Greg Smith <> wrote:
> Anyway, I think every idea thrown out here so far needs about an
> order of magnitude more types of benchmarking test cases before it
> can be evaluated at all.
Right.  I'm very excited about all the optimizations going in, and
can't see where the ones committed so far are very likely to cause
problems for workloads other than those tested, but here we're
heading into territory where the performance farm is very
desperately needed.
That said, I'll throw out one more idea, as something that worked
very well for me in a similar situation, and played well with
external caching which knew lots about the storage media but nothing
about the database side.  It's very similar to the clock sweep
algorithm, but uses a weighted average rather than a simple count. 
It didn't tend to leave as many buffers clustered at one end or the
other, and the gradation did seem to be useful.
I started out this post trying to describe it more generally, but it
all came out sounding too vague and hand-wavy; so I'll give a
description with more particulars which could, of course, be tweaked
without tossing the concept.  This particular description modifies
the techniques I've used to try to better fit the particulars of
PostgreSQL.  It may fall down on contention issues, but since it
benchmarked better for me than the alternatives, I thought it might
at least help spin off other useful ideas.
(1)  Each buffer would have a one byte count, incremented on access,
similar to the current count.  Of course, 255 would not wrap on
access, but be left unchanged.
(2)  We would have 256 int counters for how many buffers were
available with each access count.  These would be maintained when
the access counts changed.
(3)  While sweeping, we wouldn't decrement the access counters for
buffers we couldn't use; rather, there would be a boolean flag to
say whether to divide the access counts for non-chosen buffers by
(4)  The "reduce" flag would be set when any access count goes to
255, and cleared after one complete sweep through the buffers.  (So,
obviously, we note the location when we set the flag.)
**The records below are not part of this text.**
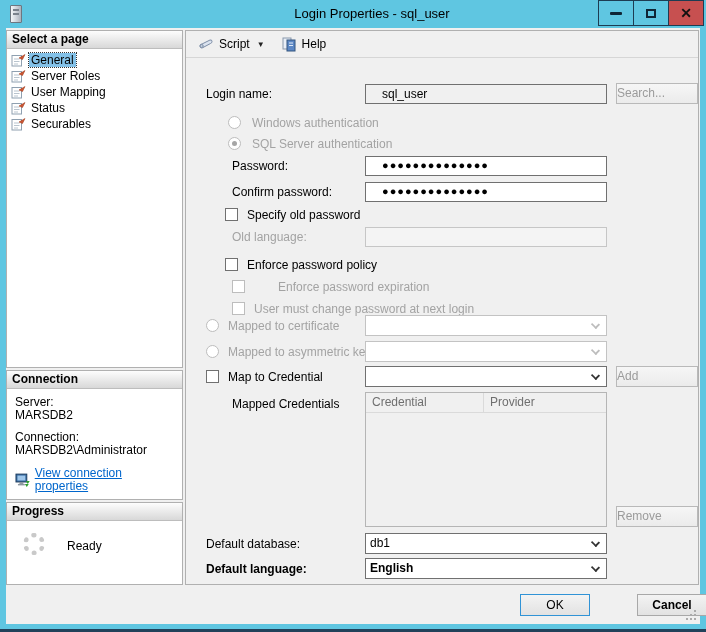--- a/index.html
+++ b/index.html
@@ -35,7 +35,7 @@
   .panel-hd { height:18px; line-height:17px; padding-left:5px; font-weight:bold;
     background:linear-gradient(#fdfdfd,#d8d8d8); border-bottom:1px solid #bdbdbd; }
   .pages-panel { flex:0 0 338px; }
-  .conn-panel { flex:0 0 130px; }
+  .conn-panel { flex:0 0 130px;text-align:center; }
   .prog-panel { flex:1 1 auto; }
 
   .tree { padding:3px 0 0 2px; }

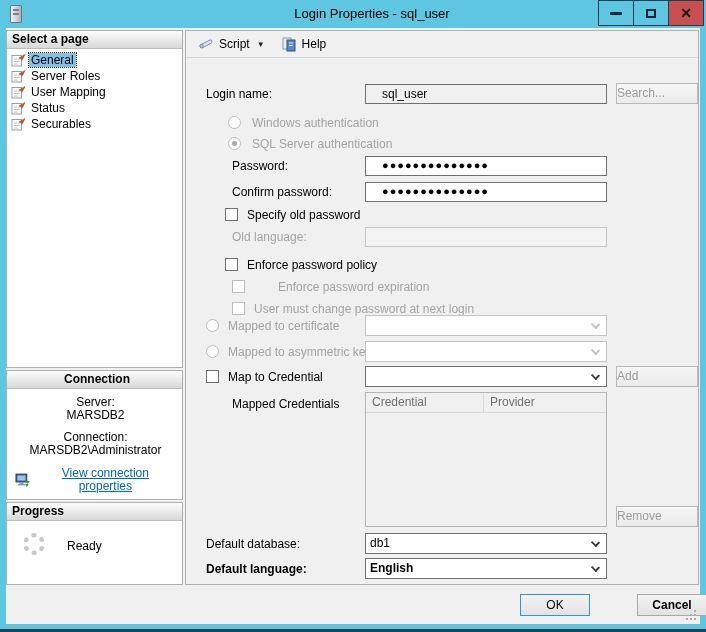--- a/index.html
+++ b/index.html
@@ -96,7 +96,7 @@
   .btn { position:absolute; width:70px; height:22px; text-align:center; line-height:20px;
     background:linear-gradient(#f3f3f3,#e2e2e2); border:1px solid #a8a8a8; cursor:default; }
   .btn.ok { left:520px; top:594px; border-color:#3093d6; }
-  .btn.cancel { left:637px; top:594px;font-weight:bold; }
+  .btn.cancel { left:601px; top:594px; }
   .grip { position:absolute; right:10px; bottom:12px; width:2px; height:2px; background:#ababab;
     box-shadow:0 -8px #ababab, 0 -4px #ababab, -4px -4px #ababab, 0 0 #ababab, -4px 0 #ababab, -8px 0 #ababab; }
 </style>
(5)  To find the next buffer to evict, we would find out what is the
lowest count in use, and sweep forward until we found one.
(6)  We would have a background process doing this sweeping and
count reduction which would try to keep a few evicted buffers in a
queue for quick pickup.  This queue would be the only source for
getting a buffer.  Getting a buffer would always be a very
lightweight operation if there's something in the queue.  The
background task would try very hard to keep the queue non-empty,
only coming to rest when the queue was "full" -- whatever that was
chosen to mean (possibly based on the sort of adaptive calculations
currently used by the background writer).
There are a lot of interesting ways this could interact with the
background writer.  One of the more intriguing to me would be for
the "sweep" process to estimate what current access count levels
will need to be used on its next sweep and queue up any at those
levels which are dirty for the background writer.  This is vaguely
conceptually similar to the "wash marker" used in some LRU lists.